Rethinking the Problem of Evil: A Unified Theodicy (Part 9) – A Final Plea


The issue of gratuitous evil is, much to the chagrin of the academic elite, ultimately answered by gratuitous love. Though I have presented what I believe to be a solid argument for the logical problem of evil and the evidential problem of evil, it doesn’t offer a 100% rational answer. The reason is that one doesn’t exist, thus any theodicy must acknowledge that it will ultimately be incomplete unless it includes love at the center of its theodicy.

Though this answer isn’t popular among Christian philosophers, we must never forget that in all our theorizing on why God allowed evil, He answered the question of, “God, why this evil” on a cross. Any theodicy that doesn’t include the cross is inherently doomed to failure, because the cross is God’s answer to evil, so how can it be ignored?

The cross serves as the best answer to the existential problem of evil, for while we may not know why God allowed an evil to occur, we can at least know that Jesus suffered evil just as we do.
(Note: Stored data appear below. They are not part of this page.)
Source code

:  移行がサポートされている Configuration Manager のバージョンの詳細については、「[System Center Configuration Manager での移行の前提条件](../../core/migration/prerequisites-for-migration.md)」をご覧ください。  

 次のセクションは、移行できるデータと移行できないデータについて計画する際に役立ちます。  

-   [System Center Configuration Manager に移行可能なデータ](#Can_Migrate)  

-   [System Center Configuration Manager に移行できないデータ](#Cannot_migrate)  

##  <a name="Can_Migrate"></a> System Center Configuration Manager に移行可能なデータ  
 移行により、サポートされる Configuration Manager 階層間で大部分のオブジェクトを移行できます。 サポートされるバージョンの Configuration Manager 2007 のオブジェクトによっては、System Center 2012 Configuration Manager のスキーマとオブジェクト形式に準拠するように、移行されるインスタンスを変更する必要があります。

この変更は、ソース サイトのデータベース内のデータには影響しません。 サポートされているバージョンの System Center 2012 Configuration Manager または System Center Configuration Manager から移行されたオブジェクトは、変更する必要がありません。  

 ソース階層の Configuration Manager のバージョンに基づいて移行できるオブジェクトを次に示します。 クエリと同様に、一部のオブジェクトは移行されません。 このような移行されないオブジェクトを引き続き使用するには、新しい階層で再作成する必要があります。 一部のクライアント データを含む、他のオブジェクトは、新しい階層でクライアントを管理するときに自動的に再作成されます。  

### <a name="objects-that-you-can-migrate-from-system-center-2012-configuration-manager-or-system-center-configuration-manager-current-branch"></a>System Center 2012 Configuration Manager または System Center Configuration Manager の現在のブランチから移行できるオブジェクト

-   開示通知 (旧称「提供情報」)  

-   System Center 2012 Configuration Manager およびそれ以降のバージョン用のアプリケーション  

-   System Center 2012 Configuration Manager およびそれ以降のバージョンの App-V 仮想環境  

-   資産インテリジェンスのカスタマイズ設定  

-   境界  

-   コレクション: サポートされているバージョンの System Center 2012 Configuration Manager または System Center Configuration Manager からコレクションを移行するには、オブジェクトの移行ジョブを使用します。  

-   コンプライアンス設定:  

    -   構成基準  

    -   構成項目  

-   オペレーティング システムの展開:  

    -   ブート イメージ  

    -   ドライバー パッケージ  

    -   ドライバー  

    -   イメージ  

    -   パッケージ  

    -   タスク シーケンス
We can know that God was not content to watch us suffer, but instead partook in our suffering. A people may question the king when he allows his people to starve, but if he himself chooses to starve while handing out food to all others then the critics must turn away in shame. So it is with God.

Ultimately, the question of why God allows specific evils will remain a rational mystery to a certain degree. We are limited to say that God allows specific evils because He won’t violate free will in every instance, but this doesn’t say much about why some evils are allowed while others aren’t. But in order to know why God allows some evils and not others requires us to know the mind of God, which is impossible. Why is it that God will step in and drown the Egyptian army, but won’t stop one ethnic group from attacking another ethnic group? We do not know why, other than God has a purpose in stopping some evil. Hence, why evil occurs will ultimately remain a mystery to us, because we do not know the mind of God.

It is in the mysterious aspect, however, that ties into the existential answer to the problem of evil. That it is a mystery and that God’s purposes are known alone to God shows that we should rely on Him even more. To believe in mystery requires us to trust in God. To believe in mystery requires us to rely on Him, which only increases our love for Him.